▸ WHAT IS EXPECTED
In this exercise, return the whole listing exactly, excluding any images.

▸ LISTED ENTRIES
════
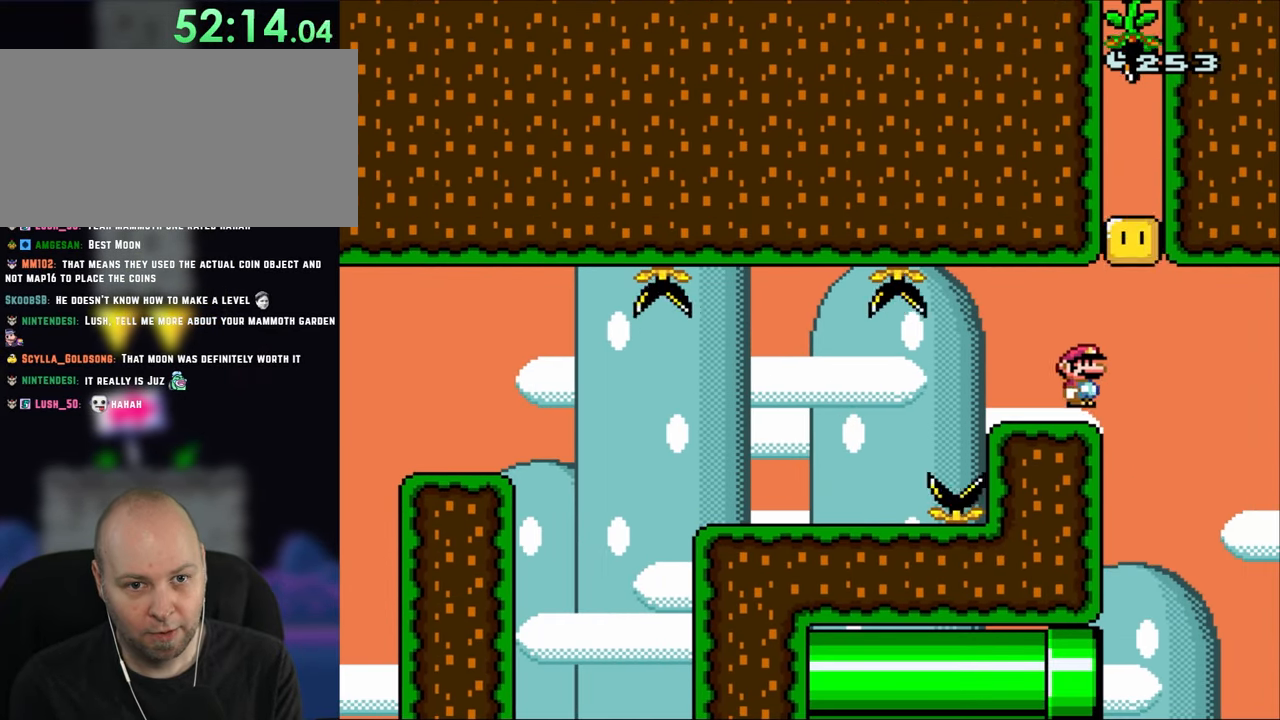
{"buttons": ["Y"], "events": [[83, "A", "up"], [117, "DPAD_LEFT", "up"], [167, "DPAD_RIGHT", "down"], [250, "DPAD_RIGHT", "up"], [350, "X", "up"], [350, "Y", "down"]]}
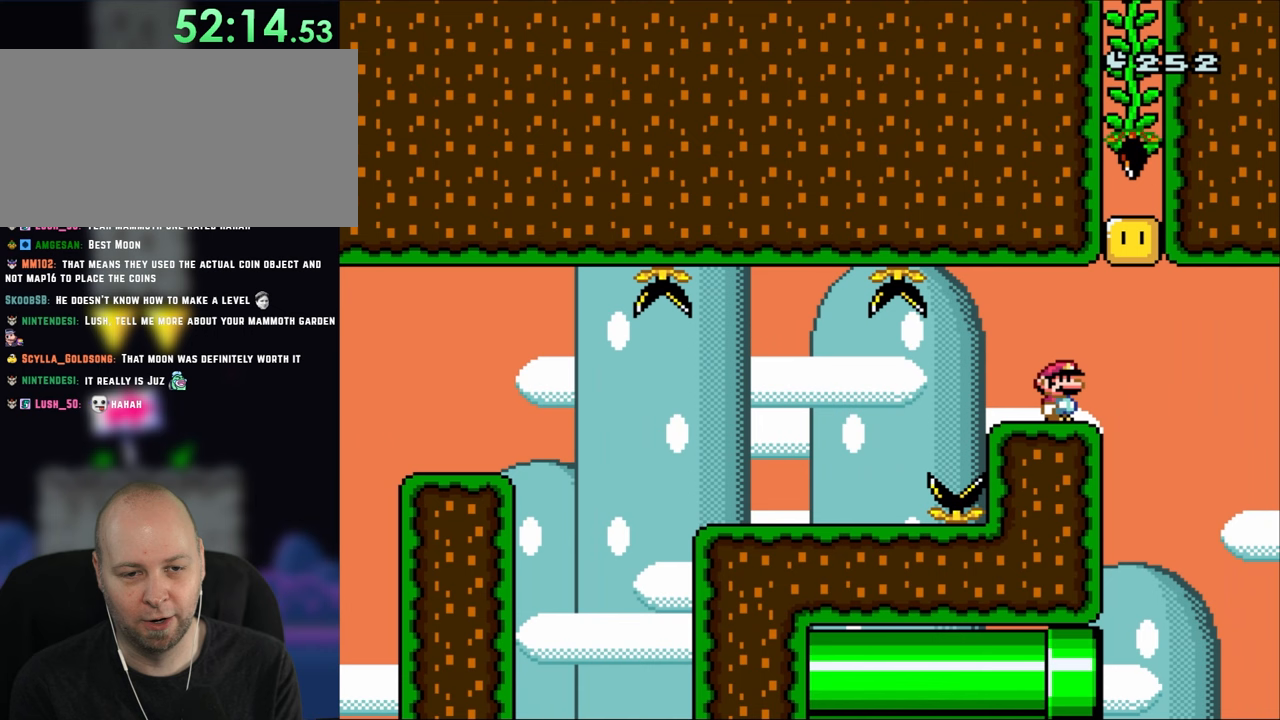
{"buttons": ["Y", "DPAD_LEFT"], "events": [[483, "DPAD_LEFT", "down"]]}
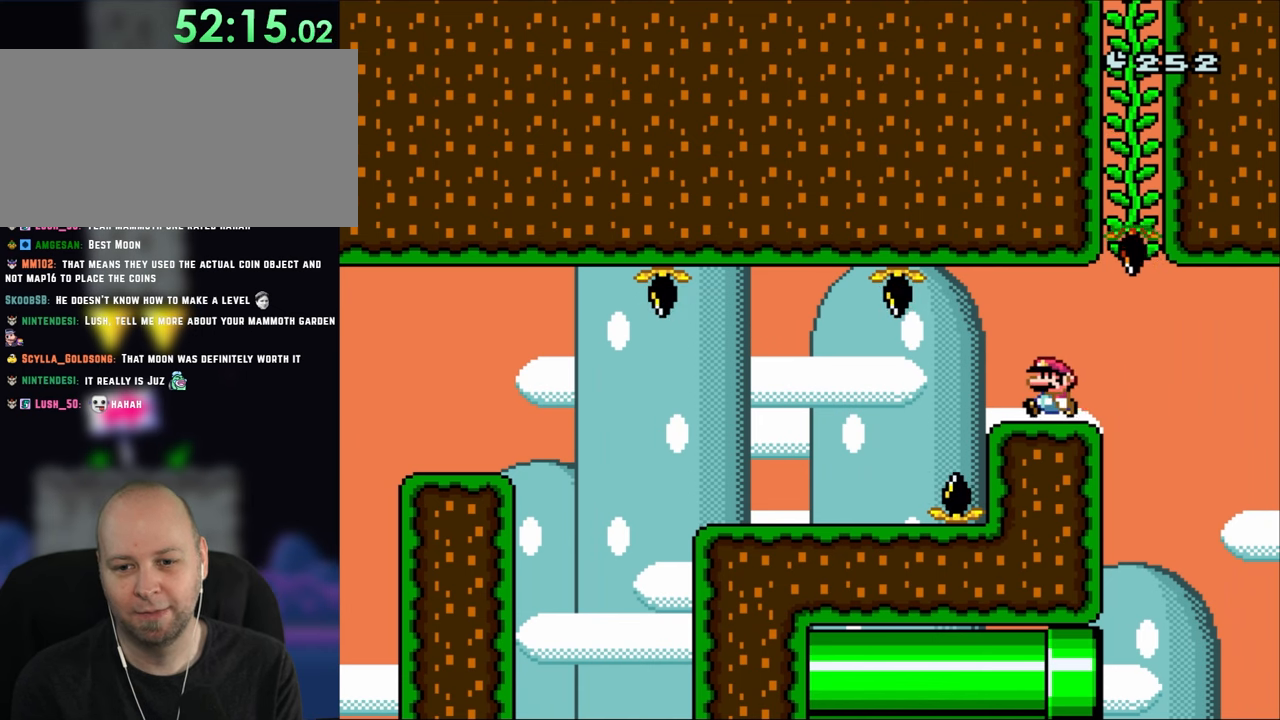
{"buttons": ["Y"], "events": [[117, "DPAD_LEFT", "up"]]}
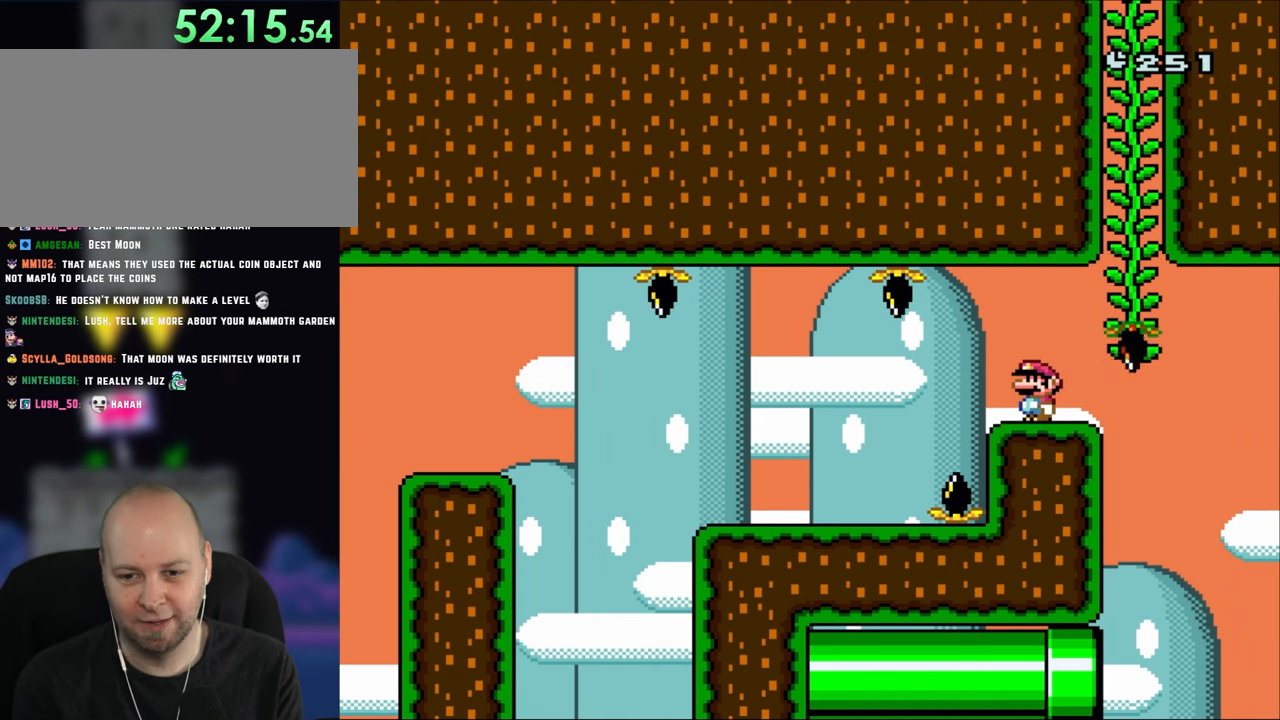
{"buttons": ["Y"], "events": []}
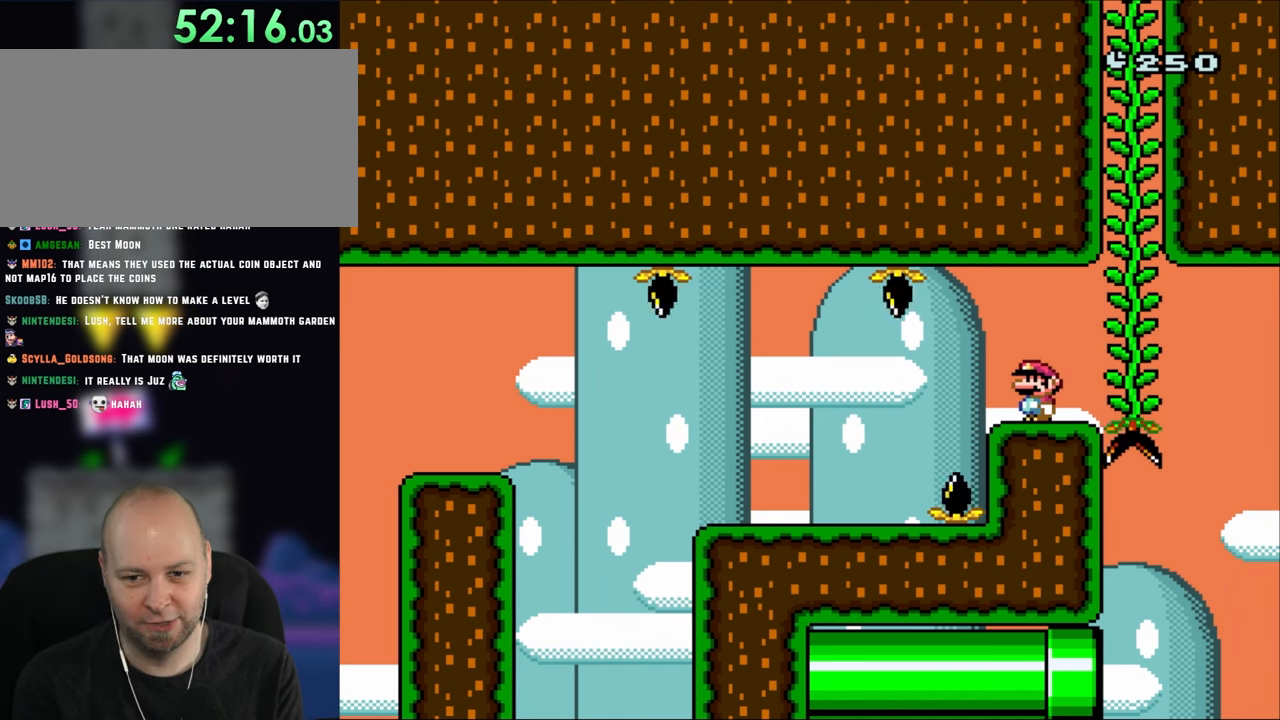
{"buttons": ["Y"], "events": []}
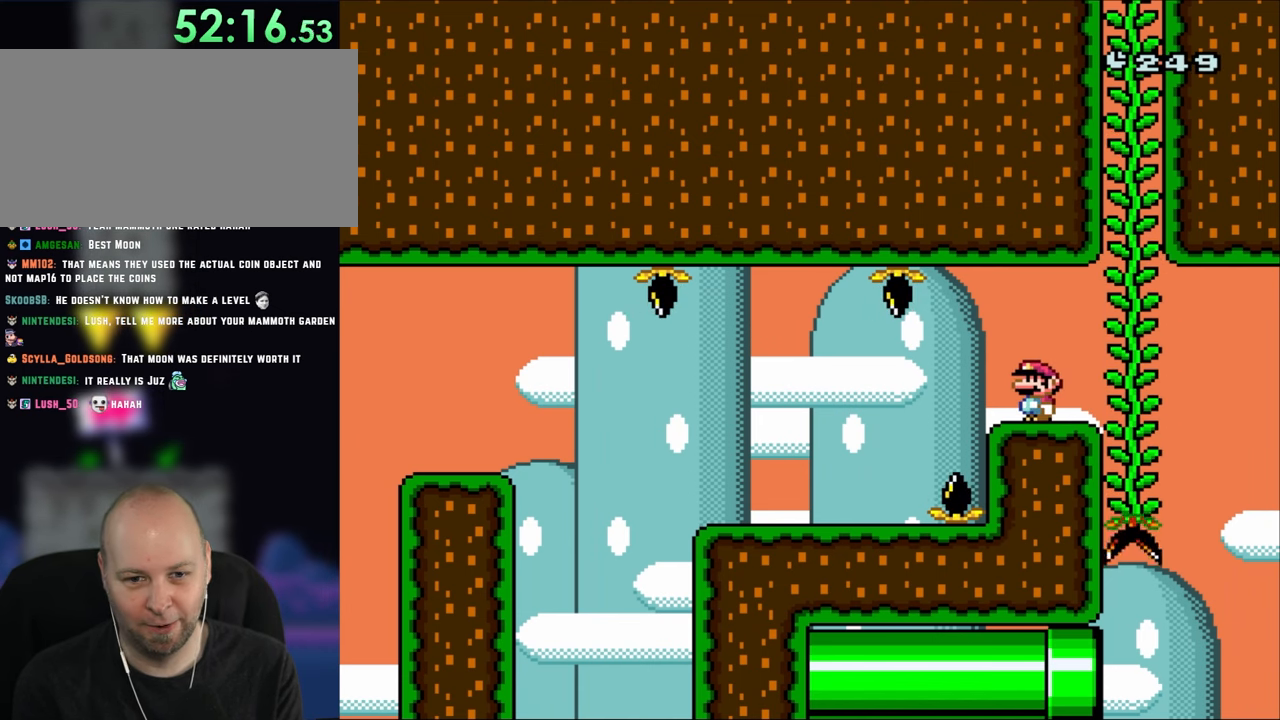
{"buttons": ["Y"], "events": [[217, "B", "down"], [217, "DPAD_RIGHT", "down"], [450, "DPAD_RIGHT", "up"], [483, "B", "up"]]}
════
▸ COMPLETED TASK
{"buttons": ["Y"], "events": [[83, "A", "up"], [117, "DPAD_LEFT", "up"], [167, "DPAD_RIGHT", "down"], [250, "DPAD_RIGHT", "up"], [350, "X", "up"], [350, "Y", "down"]]}
{"buttons": ["Y", "DPAD_LEFT"], "events": [[483, "DPAD_LEFT", "down"]]}
{"buttons": ["Y"], "events": [[117, "DPAD_LEFT", "up"]]}
{"buttons": ["Y"], "events": []}
{"buttons": ["Y"], "events": []}
{"buttons": ["Y"], "events": [[217, "B", "down"], [217, "DPAD_RIGHT", "down"], [450, "DPAD_RIGHT", "up"], [483, "B", "up"]]}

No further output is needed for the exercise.